10 de julho de 2026
BASQUETE

Baianinho: de roupeiro a técnico da equipe sub-12 do Sesi Franca

Por N. Fradique | da Redação
| Tempo de leitura: 2 min
Marcos Limonti/FBC
Baianinho troca de cargo no Franca Basquete

Quem frequenta os jogos do Franca Basquete conhece Wellington Pereira, o "Baianinho". A história dele é de superação e muita determinação. De roupeiro da equipe principal, agora promovido a técnico da equipe sub-12 da própria agremiação.

Aos 39 anos, casado e pai de dois filhos, Baianinho ocupou o cargo de Auxiliar de Esportes de Rendimento até a semana retrasada, quando foi promovido a treinador da equipe de base do Sesi Franca.

O apelido de Baianinho ele herdou de seu pai, que era chamado de "Baiano" e que trabalhou por muitos anos no rodo (pessoa que enxuga a quadra) durante as partidas da equipe francana.

Ele lembra que desde os 8 anos já acompanhava o pai. “Comecei a frequentar o ginásio com meu pai quando eu tinha 8 anos de idade. Meu pai trabalhava no rodo lá no ginásio e eu ia com ele”.

A exemplo de tantos garotos em Franca, Baianinho também chegou a jogar basquete nas categorias de base do clube e da Aspa, chegando até a categoria Cadete (17 anos), como era chamada na época. “Eu ia com meu pai e comecei a me apaixonar pelo basquete, então comecei a jogar também. Joguei até meus 17 anos”.

Marido de Ana Carolina e pai de João Vitor e Maria Cecília, Baianinho foi convidado para integrar a comissão técnica do clube aos 18 anos. “Foi nessa função mesmo de rouparia, de roupeiro. Meu pai estava vivo ainda, logo depois ele faleceu. Saí do clube por um período e depois voltei”. 

Baianinho ficou na função por 11 anos consecutivos e, paralelamente, cursou faculdade de educação física, com o incentivo de Helinho Garcia. “Quando eu voltei, o Helinho estava se aposentando como jogador.
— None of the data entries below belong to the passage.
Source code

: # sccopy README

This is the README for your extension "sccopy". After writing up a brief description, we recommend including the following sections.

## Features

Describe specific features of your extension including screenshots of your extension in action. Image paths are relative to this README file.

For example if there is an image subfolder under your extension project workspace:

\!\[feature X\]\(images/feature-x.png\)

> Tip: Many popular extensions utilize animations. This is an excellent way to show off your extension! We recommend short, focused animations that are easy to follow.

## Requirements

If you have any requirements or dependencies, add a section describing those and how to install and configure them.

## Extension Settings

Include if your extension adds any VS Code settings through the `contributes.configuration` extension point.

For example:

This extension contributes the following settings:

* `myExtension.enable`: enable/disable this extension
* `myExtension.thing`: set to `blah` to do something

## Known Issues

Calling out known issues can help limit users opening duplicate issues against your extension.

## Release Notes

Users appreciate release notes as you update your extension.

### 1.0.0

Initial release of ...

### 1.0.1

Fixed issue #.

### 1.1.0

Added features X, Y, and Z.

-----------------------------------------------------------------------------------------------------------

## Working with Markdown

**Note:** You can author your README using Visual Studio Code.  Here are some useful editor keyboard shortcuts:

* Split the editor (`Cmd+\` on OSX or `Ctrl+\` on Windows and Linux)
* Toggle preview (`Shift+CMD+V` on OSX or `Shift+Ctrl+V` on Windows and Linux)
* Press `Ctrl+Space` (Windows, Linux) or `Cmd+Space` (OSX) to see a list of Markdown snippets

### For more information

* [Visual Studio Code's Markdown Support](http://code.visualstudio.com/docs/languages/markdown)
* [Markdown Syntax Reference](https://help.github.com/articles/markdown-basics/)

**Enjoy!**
Ele me sugeriu a fazer educação física e eu comecei o curso. Depois comecei a dar treino individual e fui fazendo faculdade”.

Baianinho destacou o apoio da família, do clube e demonstrou gratidão por aqueles que o incentivaram a estudar. “Me formei graças ao basquete. Aprendi muito com jogadores, como Lucas Dias, David Jackson, que me ensina muito da escola americana, uma escola que eu gosto muito”.

O novo treinador da equipe sub-12 destaca também o apoio e várias conversas com o técnico Helinho Garcia. “Helinho sempre me ensinando, me apoiando, me incentivando. Certo dia,  Helinho me falou: 'Você vai pegar uma categoria do Sesi ainda'. Esse dia chegou”, disse Baianinho, acrescentando: “Quando eu entrei no clube não tinha ambição nenhuma, e Helinho foi meu grande incentivador”.

Já vivendo um novo desafio, Baianinho não esconde a vontade de crescer cada vez mais na modalidade. “É uma vaga que eu almejava há algum tempo. Agora é passar o que eu aprendi com grandes técnicos, com grandes jogadores. O sub-12 é a porta de entrada das categorias de base. É a fase de transição de escolinha para treinamentos. Agora é daqui pra frente, e quem sabe um dia chegar a ser um assistente técnico dos meus grandes ídolos, como Helinho, Pablo, Fernando Penna, ou de outros grandes profissionais”.